The Three Emotions that Move the Forex Market
by Andrew McGuinness Jul 16, 2019
Forex trading offers a vast number of opportunities that are diverse both in their initial investment strategy and their potential for capital gain. Like investors in any sort of market, investors involved in Forex trading want to know what drives the market, what makes it move, and how they can best profit using their knowledge of different currencies and cultures. While those involved in stock trading can grab a quick glance of the corporation they're choosing to invest in at a moment's notice via government data and corporate reports, those investing in Forex trading have a bit of a larger challenge ahead of them. There are a seemingly endless number of factors that contribute to the value of a currency and its fluctuations because when you purchase into a specific nation's currency, you are banking on the potential and power of their citizens. You can tell a lot about a country's economic picture by grabbing a simple comparison graph or chart looking at the value over time of their currency when compared to the "big four" currencies that are considered most valuable in the world: the United States dollar, the British pound, the Euro used by the European Union, and the Japanese yen.
Because Forex trading involves investing in the potential of people, emotions also run especially high on the Forex market. While there is a huge amount of money moving into and out of the Forex trading system on a daily basis (to the tune of almost $2 trillion), the truth is that the emotions of traders and investors is largely what moves the market. The three emotions that control how the Forex trading system works are:
Greed. The green-eyed monster can cause even the most experienced on technical traders to ignore the signs that a currency will soon crash and attempt to jump on a growing hype. Greed usually causes a flush of currency value when a certain currency pair is doing particularly well. Unfortunately, it is also usually the cause of the crash and depreciation that soon follows. Many traders have lost it all after greed overcame their rational trading senses.
Fear. Fear of loss is what motivates many Forex traders to "jump ship" when things look rough. When a country goes to war, elects a different political party, or announces that one of their flagship corporations will be moving overseas, the result is usually a drop in currency value, as traders move their assets into a currency that will provide a more stable guarantee for their money.

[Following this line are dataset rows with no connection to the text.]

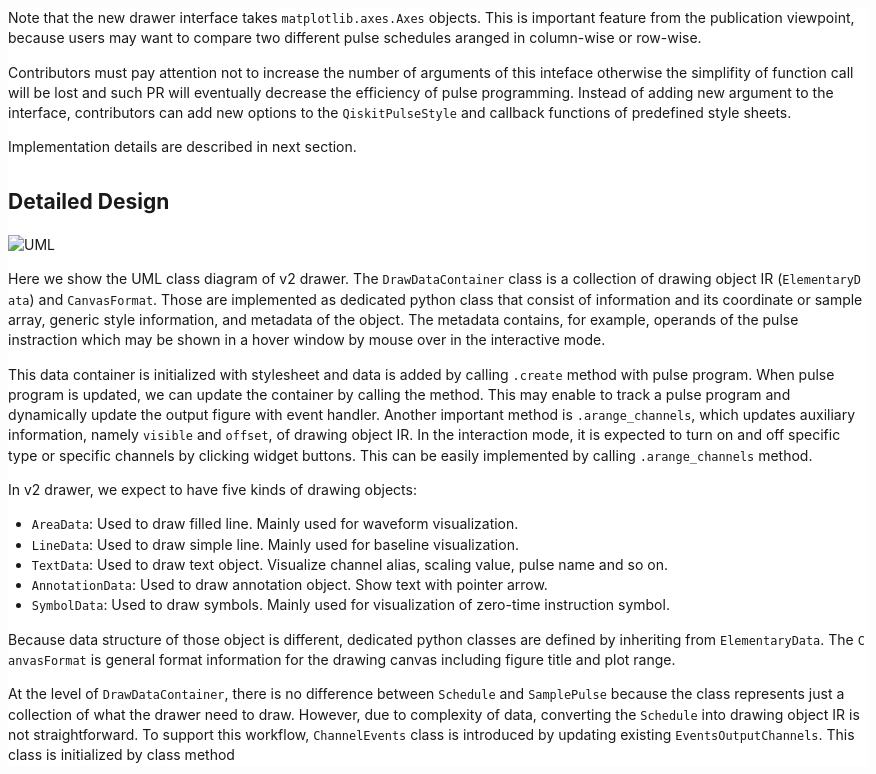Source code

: Note that the new drawer interface takes `matplotlib.axes.Axes` objects.
This is important feature from the publication viewpoint, because users may want to compare two different pulse schedules aranged in column-wise or row-wise.

Contributors must pay attention not to increase the number of arguments of this inteface otherwise the simplifity of function call will be lost and such PR will eventually decrease the efficiency of pulse programming.
Instead of adding new argument to the interface, contributors can add new options to the `QiskitPulseStyle` and callback functions of predefined style sheets.

Implementation details are described in next section.

## Detailed Design

<img src="0000-scalable-pulse-drawer_uml.png" alt="UML" width="500"/>

Here we show the UML class diagram of v2 drawer.
The `DrawDataContainer` class is a collection of drawing object IR (`ElementaryData`) and `CanvasFormat`. Those are implemented as dedicated python class that consist of information and its coordinate or sample array, generic style information, and metadata of the object. The metadata contains, for example, operands of the pulse instraction which may be shown in a hover window by mouse over in the interactive mode.

This data container is initialized with stylesheet and data is added by calling `.create` method with pulse program.
When pulse program is updated, we can update the container by calling the method.
This may enable to track a pulse program and dynamically update the output figure with event handler.
Another important method is `.arange_channels`, which updates auxiliary information, namely `visible` and `offset`, of drawing object IR.
In the interaction mode, it is expected to turn on and off specific type or specific channels by clicking widget buttons.
This can be easily implemented by calling `.arange_channels` method.

In v2 drawer, we expect to have five kinds of drawing objects:

- `AreaData`: Used to draw filled line. Mainly used for waveform visualization.
- `LineData`: Used to draw simple line. Mainly used for baseline visualization.
- `TextData`: Used to draw text object. Visualize channel alias, scaling value, pulse name and so on.
- `AnnotationData`: Used to draw annotation object. Show text with pointer arrow.
- `SymbolData`: Used to draw symbols. Mainly used for visualization of zero-time instruction symbol.

Because data structure of those object is different, dedicated python classes are defined by inheriting from `ElementaryData`.
The `CanvasFormat` is general format information for the drawing canvas including figure title and plot range.

At the level of `DrawDataContainer`, there is no difference between `Schedule` and `SamplePulse` because the class represents just a collection of what the drawer need to draw.
However, due to complexity of data, converting the `Schedule` into drawing object IR is not straightforward.
To support this workflow, `ChannelEvents` class is introduced by updating existing `EventsOutputChannels`.
This class is initialized by class method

Hope. If a currency is undervalued, why do any traders hold any of the lesser currency at all? The simple answer can be summed up in a single word: hope. Hope in the prosperity and adversity of a people can sometimes result in massive benefits. Take South Korea as an example; for decades, the country was considered to be third-world, poverty stricken by years of war with their neighbor to the north. During this time, the Korean won was basically worthless. However, in the 80's, South Korea underwent a massive overhaul, with high-tech corporations like Samsung and Hyundai shooting the country into the first world economic sphere. Those who held their faith in the Korean people and refused to sell their won during the low point of the Korean War became billionaires virtually overnight.
While many traders will tell you to separate your emotion from your trading as much as possible, it is nearly impossible to move all three of these common emotions out of the sphere of Forex trading. So, what moves the Forex market? In a word, psychology.